If there’s one thing we can be sure of when Maureen Bradley wraps Two 4 One it’s that her film featuring a guy who winds up pregnant won’t be confused with Rabbit Test, Joan Rivers’ 1978 dud starring Billy Crystal as a pregnant man.
While both men find themselves in this predicament following a one-night stand, the similarities end there.
Rabbit Test was an ill-advised comedy best forgotten. Chances are Two 4 One, however, will become a movie to be remembered, chiefly because of the way Bradley puts an offbeat comic spin on a hot topic — gender confusion.
The writer-director’s bittersweet romantic-comedy “in the tradition of Woody Allen and Billy Wilder, but with a modern twist” focuses on two oddballs — Adam and Miriam, his ex-girlfriend he helps artificially inseminate — who both wind up pregnant.
Adam, transitioning from female-to-male, is a transgendered dude with a dilemma. Should he settle down and have this baby, or just become one of the guys? It’s complicated, but there’s comic potential.
“Hey, he still has a uterus!” laughs Bradley, an associate professor in UVic’s Department of Writing whose sense of humour belies her concerns about unfounded hatred and fear of transgender individuals.
The queer filmmaker lectured on the topic Wednesday, the annual Transgender Day of Remembrance, at Cinecenta before a screening of Melting Away, a touching Israeli drama about a transsexual teenager kicked out of his own home.
Hollywood has made great strides in acknowledging gender diversity in films like Boys Don’t Cry, Kinky Boots and Orlando, the sumptuous adaptation of the Virginia Woolf novel in which a strikingly androgynous Tilda Swinton plays an Elizabethan-era nobleman who morphs into a noblewoman.

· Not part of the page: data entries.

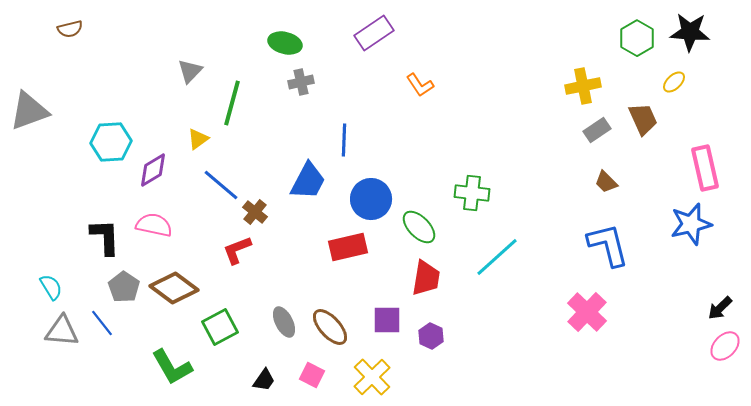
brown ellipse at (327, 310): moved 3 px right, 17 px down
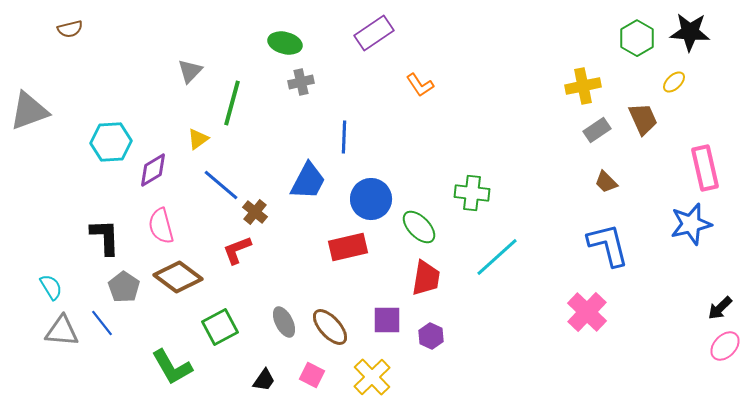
blue line at (344, 140): moved 3 px up
pink semicircle at (154, 225): moved 7 px right, 1 px down; rotated 117 degrees counterclockwise
brown diamond at (174, 288): moved 4 px right, 11 px up
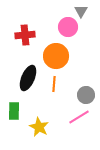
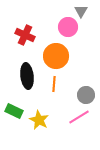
red cross: rotated 30 degrees clockwise
black ellipse: moved 1 px left, 2 px up; rotated 30 degrees counterclockwise
green rectangle: rotated 66 degrees counterclockwise
yellow star: moved 7 px up
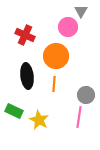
pink line: rotated 50 degrees counterclockwise
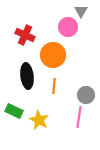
orange circle: moved 3 px left, 1 px up
orange line: moved 2 px down
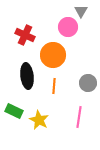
gray circle: moved 2 px right, 12 px up
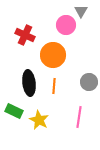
pink circle: moved 2 px left, 2 px up
black ellipse: moved 2 px right, 7 px down
gray circle: moved 1 px right, 1 px up
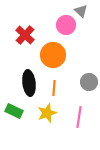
gray triangle: rotated 16 degrees counterclockwise
red cross: rotated 18 degrees clockwise
orange line: moved 2 px down
yellow star: moved 8 px right, 7 px up; rotated 24 degrees clockwise
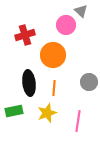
red cross: rotated 30 degrees clockwise
green rectangle: rotated 36 degrees counterclockwise
pink line: moved 1 px left, 4 px down
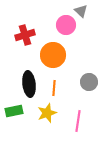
black ellipse: moved 1 px down
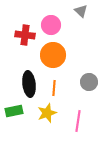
pink circle: moved 15 px left
red cross: rotated 24 degrees clockwise
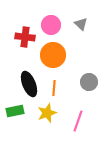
gray triangle: moved 13 px down
red cross: moved 2 px down
black ellipse: rotated 15 degrees counterclockwise
green rectangle: moved 1 px right
pink line: rotated 10 degrees clockwise
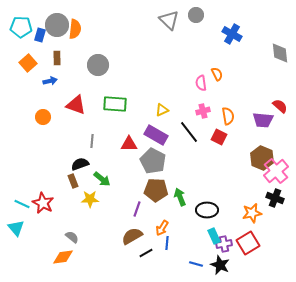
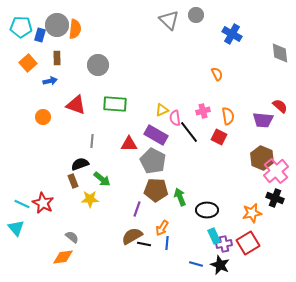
pink semicircle at (201, 83): moved 26 px left, 35 px down
black line at (146, 253): moved 2 px left, 9 px up; rotated 40 degrees clockwise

Bradley laments characters with gender identity issues are too often caricatures (Adventures of Priscilla: Queen of the Desert, anyone?) or psychos, however.
“They’re the punchline,” she says. “You can be gay on Friends, but you can’t have real sexuality. You can just be a stuffed toy.”
Notable exceptions include Tomboy, the 2011 French film about an androgynous 10-year-old girl mistaken for a boy. It was a lovely, tender portrait of adolescent sexual confusion.
Bradley says she’s heartened by the success of films and TV shows like Orange is the New Black, starring transgender actress Laverne Cox as transgender prison inmate Sophie Burset, a former fireman; and Transamerica, starring Oscar nominee Felicity Huffman as a male-to-female transsexual.
“Transamerica was a game-changer,” Bradley says. “We don’t usually see [transsexuals] as real characters.”
She also credits female-to-male transsexual Chaz Bono’s appearance on Dancing with the Stars as a breakthrough.
Says Bradley: “I think audiences are ready to see more transgendered people as three-dimensional people with lives.”
Partly because “the whole artificial-insemination subculture is so huge” and that the number of people getting pregnant later in life has risen, Bradley says she’s convinced Two 4 One, to be filmed here in February, has crossover potential.
Telefilm Canada, funding almost half of her $250,000 feature debut, and funders including the B.C. Arts Council and National Screen Institute apparently agree.
Producer Daniel Hogg is also looking for investors — “hopefully someone passionate about the subject” — to augment funds raised during an online crowdfunding campaign that ends Dec. 1.
Their goal on Indiegogo.com is $20,000, with $13,800 raised so far.
“I think it’s an idea that sells itself,” says Hogg, confident it will appeal to the LGBT demographic and a broader audience.
Bradley says part of her motivation is a desire to transcend clichéd narratives about gays coming out.
“That gets tired pretty fast,” she said. “We haven’t seen a lot of films that show how life for many people starts after transition.”
To illustrate how Hollywood legend Billy Wilder inspired her, Bradley points to The Apartment, his 1960 classic starring Jack Lemmon as an ambitious office worker who lends his apartment to his philandering boss (Fred MacMurray) for illicit trysts.
“It’s one of the first romantic comedies in a style I like where it’s not just a silly thing, but about people facing challenges,” she says. “I mean, there’s a suicide attempt. It’s such a beautiful film. It ages really well.”
Admitting “I reluctantly watch rom-coms,” Bradley says she’s also a fan of Allen’s new film Blue Jasmine, and his classics including Manhattan and Annie Hall.
“I was weaned on these,” she said. “There’s a romance and a couple who break apart and maybe come together again.”
While casting continues for her four leads and 10 day players, including “a 65-year-old Québécois woman,” she confirmed Naomi Snieckus, the writer, actor (Being Erica) and comedian has been cast as Miriam.
The crowd-funding proceeds will be used in part to transport, house and feed actors during the 15-day shoot, she said.